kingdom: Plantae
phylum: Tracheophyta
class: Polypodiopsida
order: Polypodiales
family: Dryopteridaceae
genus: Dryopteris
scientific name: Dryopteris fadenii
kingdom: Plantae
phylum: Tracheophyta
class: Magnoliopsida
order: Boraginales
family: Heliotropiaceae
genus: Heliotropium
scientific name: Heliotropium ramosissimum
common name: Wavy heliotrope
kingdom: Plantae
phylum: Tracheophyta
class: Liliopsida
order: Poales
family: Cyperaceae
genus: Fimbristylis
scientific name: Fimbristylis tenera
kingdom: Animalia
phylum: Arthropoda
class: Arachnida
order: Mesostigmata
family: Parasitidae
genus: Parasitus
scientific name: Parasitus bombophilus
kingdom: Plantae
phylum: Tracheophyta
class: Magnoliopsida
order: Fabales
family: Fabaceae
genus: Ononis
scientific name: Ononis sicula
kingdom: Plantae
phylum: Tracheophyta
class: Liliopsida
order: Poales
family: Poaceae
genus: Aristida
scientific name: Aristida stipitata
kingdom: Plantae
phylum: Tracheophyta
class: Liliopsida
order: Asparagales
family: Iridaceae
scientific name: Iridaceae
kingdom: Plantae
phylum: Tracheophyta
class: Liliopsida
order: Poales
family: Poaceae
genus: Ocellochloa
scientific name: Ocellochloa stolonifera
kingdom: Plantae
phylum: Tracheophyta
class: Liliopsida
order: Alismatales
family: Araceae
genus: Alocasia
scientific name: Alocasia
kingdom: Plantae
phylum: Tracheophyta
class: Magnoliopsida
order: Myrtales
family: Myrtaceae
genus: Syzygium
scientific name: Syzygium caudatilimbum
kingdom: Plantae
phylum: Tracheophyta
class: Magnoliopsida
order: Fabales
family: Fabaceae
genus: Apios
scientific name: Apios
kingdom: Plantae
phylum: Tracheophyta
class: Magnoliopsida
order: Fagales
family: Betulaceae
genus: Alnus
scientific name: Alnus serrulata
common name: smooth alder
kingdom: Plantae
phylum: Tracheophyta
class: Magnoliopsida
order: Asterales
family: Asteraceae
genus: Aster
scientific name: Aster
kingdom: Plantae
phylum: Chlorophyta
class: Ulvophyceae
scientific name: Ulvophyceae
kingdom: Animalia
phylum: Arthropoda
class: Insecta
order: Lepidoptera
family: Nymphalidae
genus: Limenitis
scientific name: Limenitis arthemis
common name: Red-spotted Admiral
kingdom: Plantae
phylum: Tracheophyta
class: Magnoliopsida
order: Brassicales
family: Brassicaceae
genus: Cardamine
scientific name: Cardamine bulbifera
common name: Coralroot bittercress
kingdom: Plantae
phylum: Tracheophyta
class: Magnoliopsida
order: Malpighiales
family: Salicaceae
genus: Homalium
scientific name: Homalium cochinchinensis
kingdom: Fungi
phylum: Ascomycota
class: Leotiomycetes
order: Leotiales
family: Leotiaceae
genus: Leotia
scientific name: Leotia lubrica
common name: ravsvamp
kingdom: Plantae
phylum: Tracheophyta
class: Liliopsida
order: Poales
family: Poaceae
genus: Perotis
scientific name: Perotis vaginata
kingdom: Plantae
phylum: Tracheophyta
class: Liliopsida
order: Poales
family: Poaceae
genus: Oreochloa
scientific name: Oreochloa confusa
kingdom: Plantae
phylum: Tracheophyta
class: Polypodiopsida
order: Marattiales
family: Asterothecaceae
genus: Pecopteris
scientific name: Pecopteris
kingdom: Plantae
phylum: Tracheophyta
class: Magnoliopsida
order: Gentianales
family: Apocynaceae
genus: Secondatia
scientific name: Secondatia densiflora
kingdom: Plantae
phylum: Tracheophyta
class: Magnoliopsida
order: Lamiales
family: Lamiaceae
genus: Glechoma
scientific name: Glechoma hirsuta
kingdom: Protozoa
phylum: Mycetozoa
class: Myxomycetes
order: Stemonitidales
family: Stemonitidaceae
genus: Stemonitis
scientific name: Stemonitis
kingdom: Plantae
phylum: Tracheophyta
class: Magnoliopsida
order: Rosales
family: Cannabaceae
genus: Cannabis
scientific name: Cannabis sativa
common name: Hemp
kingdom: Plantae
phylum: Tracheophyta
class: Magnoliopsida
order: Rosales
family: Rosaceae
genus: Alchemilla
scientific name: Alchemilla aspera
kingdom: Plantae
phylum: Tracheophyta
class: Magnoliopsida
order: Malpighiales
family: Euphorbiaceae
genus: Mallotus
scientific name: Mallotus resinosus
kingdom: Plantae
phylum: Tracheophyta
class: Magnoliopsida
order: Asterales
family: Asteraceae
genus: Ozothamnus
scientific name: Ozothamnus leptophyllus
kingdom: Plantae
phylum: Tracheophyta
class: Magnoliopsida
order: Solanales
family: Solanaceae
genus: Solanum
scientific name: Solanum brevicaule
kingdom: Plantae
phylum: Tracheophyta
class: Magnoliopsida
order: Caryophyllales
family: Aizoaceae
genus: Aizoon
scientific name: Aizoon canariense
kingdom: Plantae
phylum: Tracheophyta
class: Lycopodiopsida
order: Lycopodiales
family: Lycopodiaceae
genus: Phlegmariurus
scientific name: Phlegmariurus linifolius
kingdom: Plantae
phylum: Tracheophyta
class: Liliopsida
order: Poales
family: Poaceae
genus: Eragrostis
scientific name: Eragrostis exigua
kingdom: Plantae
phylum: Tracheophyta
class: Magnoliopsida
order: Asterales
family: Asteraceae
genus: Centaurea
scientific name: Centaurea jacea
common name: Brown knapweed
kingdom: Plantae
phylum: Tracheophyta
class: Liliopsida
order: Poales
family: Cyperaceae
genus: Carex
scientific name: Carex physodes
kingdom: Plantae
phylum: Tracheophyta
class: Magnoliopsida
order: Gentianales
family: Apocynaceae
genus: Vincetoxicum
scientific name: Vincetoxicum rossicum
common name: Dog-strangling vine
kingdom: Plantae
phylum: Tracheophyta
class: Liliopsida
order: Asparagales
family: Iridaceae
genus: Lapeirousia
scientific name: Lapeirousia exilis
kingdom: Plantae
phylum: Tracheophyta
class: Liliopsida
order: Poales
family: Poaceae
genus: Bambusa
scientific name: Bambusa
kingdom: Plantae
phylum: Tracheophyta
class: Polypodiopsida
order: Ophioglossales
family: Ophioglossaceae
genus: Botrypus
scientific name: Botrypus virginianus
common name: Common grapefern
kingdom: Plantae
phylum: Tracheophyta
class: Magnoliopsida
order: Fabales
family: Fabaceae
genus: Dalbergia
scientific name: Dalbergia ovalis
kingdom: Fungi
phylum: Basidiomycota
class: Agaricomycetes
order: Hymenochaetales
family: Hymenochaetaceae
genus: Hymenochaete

> **What to produce**:
Repeat the lines of the records from the one containing "scientific name: Lapeirousia exilis" through the end of the records, including both ends.

> **Expected answer**:
scientific name: Lapeirousia exilis
kingdom: Plantae
phylum: Tracheophyta
class: Liliopsida
order: Poales
family: Poaceae
genus: Bambusa
scientific name: Bambusa
kingdom: Plantae
phylum: Tracheophyta
class: Polypodiopsida
order: Ophioglossales
family: Ophioglossaceae
genus: Botrypus
scientific name: Botrypus virginianus
common name: Common grapefern
kingdom: Plantae
phylum: Tracheophyta
class: Magnoliopsida
order: Fabales
family: Fabaceae
genus: Dalbergia
scientific name: Dalbergia ovalis
kingdom: Fungi
phylum: Basidiomycota
class: Agaricomycetes
order: Hymenochaetales
family: Hymenochaetaceae
genus: Hymenochaete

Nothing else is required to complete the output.